The aircraft had been upgraded by HAL

February 01, 2019 09:14 pm | Updated 09:14 pm IST

Citizens from the neighbourhood taking photographs at the crash site, on Friday.

Citizens from the neighbourhood taking photographs at the crash site, on Friday.

The crash of the Mirage 2000 in Bengaluru on Friday morning could not have happened at a worse time for the IAF and Hindustan Aeronautics Ltd. (HAL).

The incident has cast a cloud over Aero India 2019, which is due to start on February 20 at Air Force Station Yelahanka. Air safety will be on everyone's mind when the flying machines hit the skies during the five-day event, which itself has had a couple of blips in the past editions.

Chief of Air Staff Air Chief Marshal B.S. Dhanoa was in the city to chair the annual Training Command Commanders’ Conference. The two-day meet was being held at Headquarters Training Command, Hebbal.

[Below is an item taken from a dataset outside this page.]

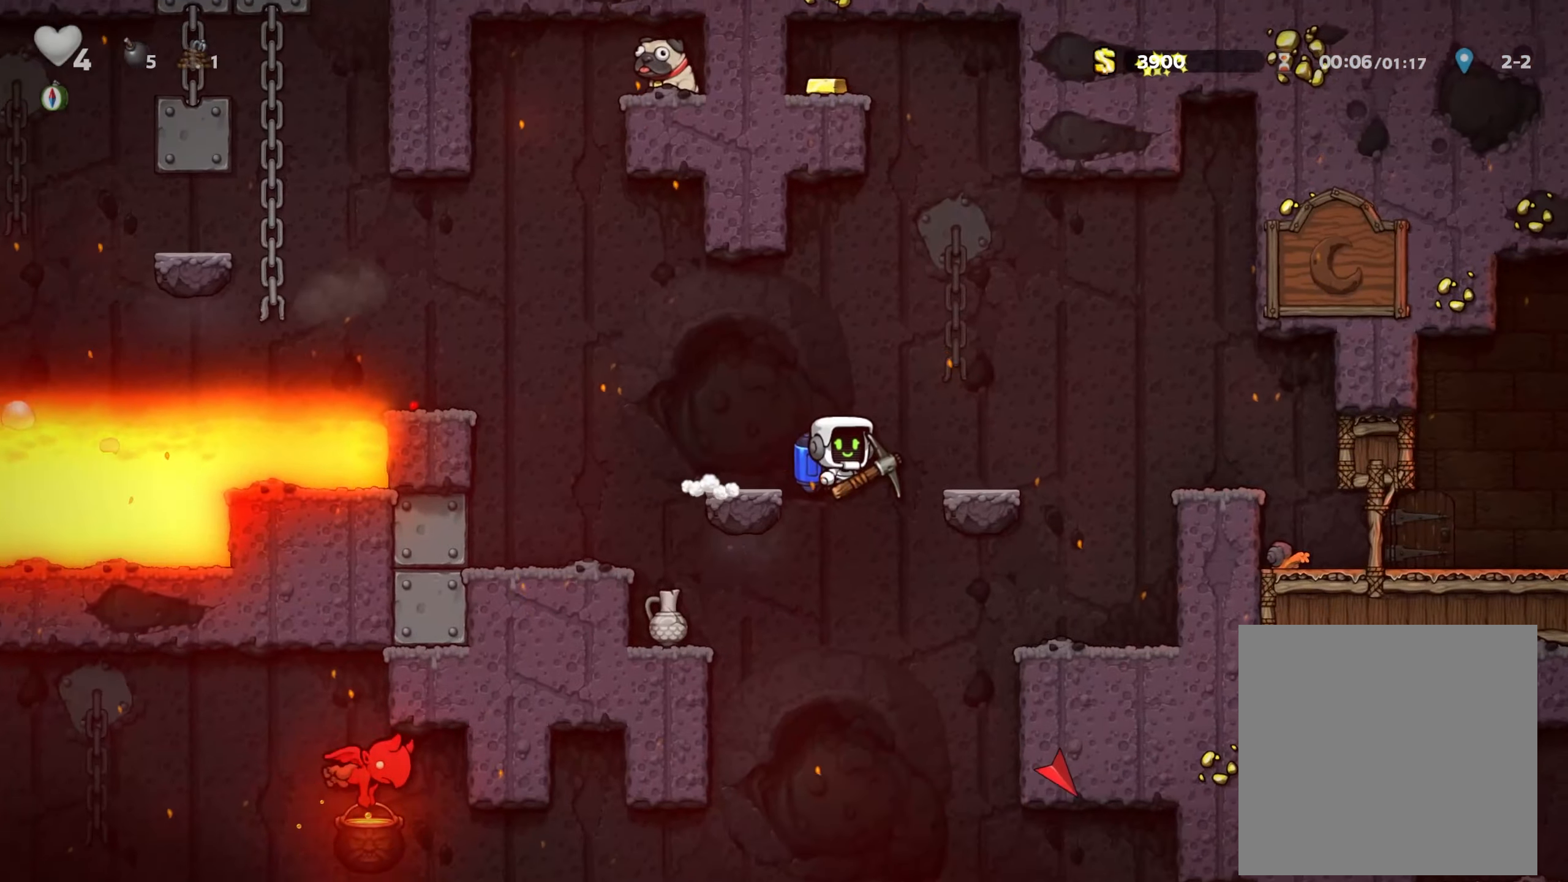
{"dt_ms": 500, "buttons": [], "left_stick": "center", "right_stick": "center", "events": []}
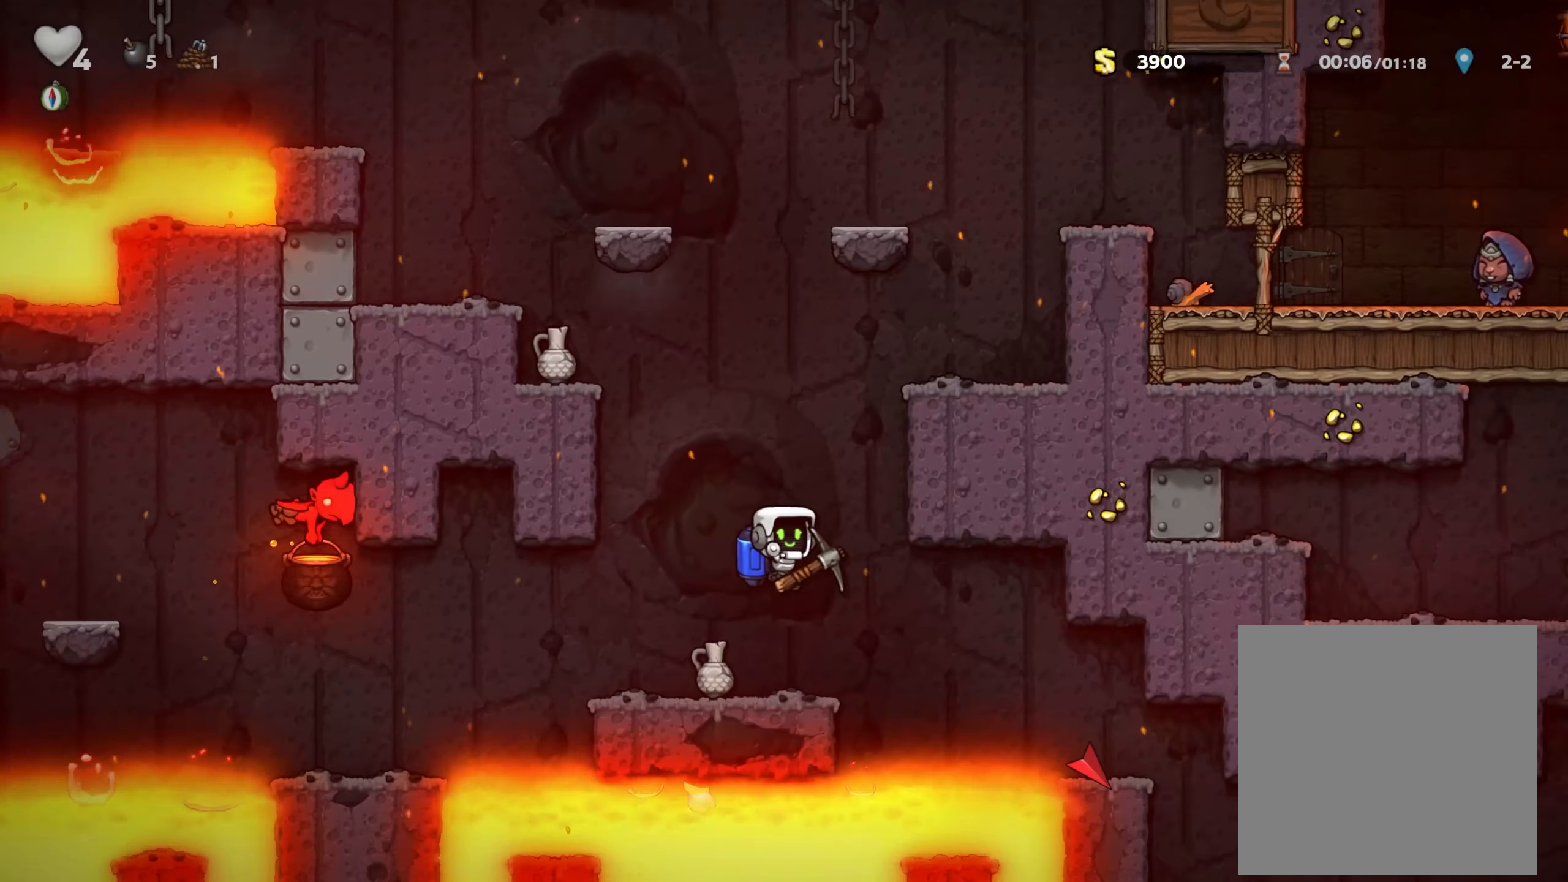
{"dt_ms": 500, "buttons": [], "left_stick": "right", "right_stick": "center", "events": [[50, "A", "down"], [50, "left_stick", "right"], [116, "A", "up"]]}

The French origin Mirage 2000 was India's answer to Pakistan US-made F-16 fighter jets. It has been with the IAF since mid-1985 as its key fire power. Compared to the IAF's MiG-21s and Jaguar fighters, it has had a relatively good safety record, except for two scares. It won plaudits for its winning performance during the Kargil conflict of 1999.

For HAL, the crash of a fighter that it had newly upgraded means a loss of face again: the defence public enterprise is still smarting from the rebukes and aspersions that different quarters, customer IAF and the parent Ministry of Defence included, have heaped in the wake of the controversy over acquistion of another French fighter jet - the Rafale. The Rafale will be IAF’s newest acquisition starting September this year.

Both aircraft — the Mirage 2000 and the Rafale — are the products of France’s Dassault Aviation, which is currently fire-fighting a controversy over mode of sale of 36 Rafales to the IAF.

The fleet of some 50 Mirage aircraft is currently getting upgraded in the Hindustan Aeronautics Ltd. The $2.2-billion upgrade involves retro-fitting the fighters with modern avionics, computers, radars, electronic warfare suites, weapons, pilot-friendly electronic display systems, among others.

An HAL official said a few upgraded aircraft have been delivered to the IAF over the last few years, but did not specify the number. The programme is expected to be completed in a couple of years.

Back in 2012, the MoD had grounded the entire Mirage 2000 fleet for a few months after two crashed almost back to back. The pilots ejected to safety in both incidents. One fighter crashed in Bhind in Madhya Pradesh on February 24 and the other in Sawai Madhopur in Rajasthan on March 5. Then Defence Minister A.K. Antony had attributed the accidents to technical defects.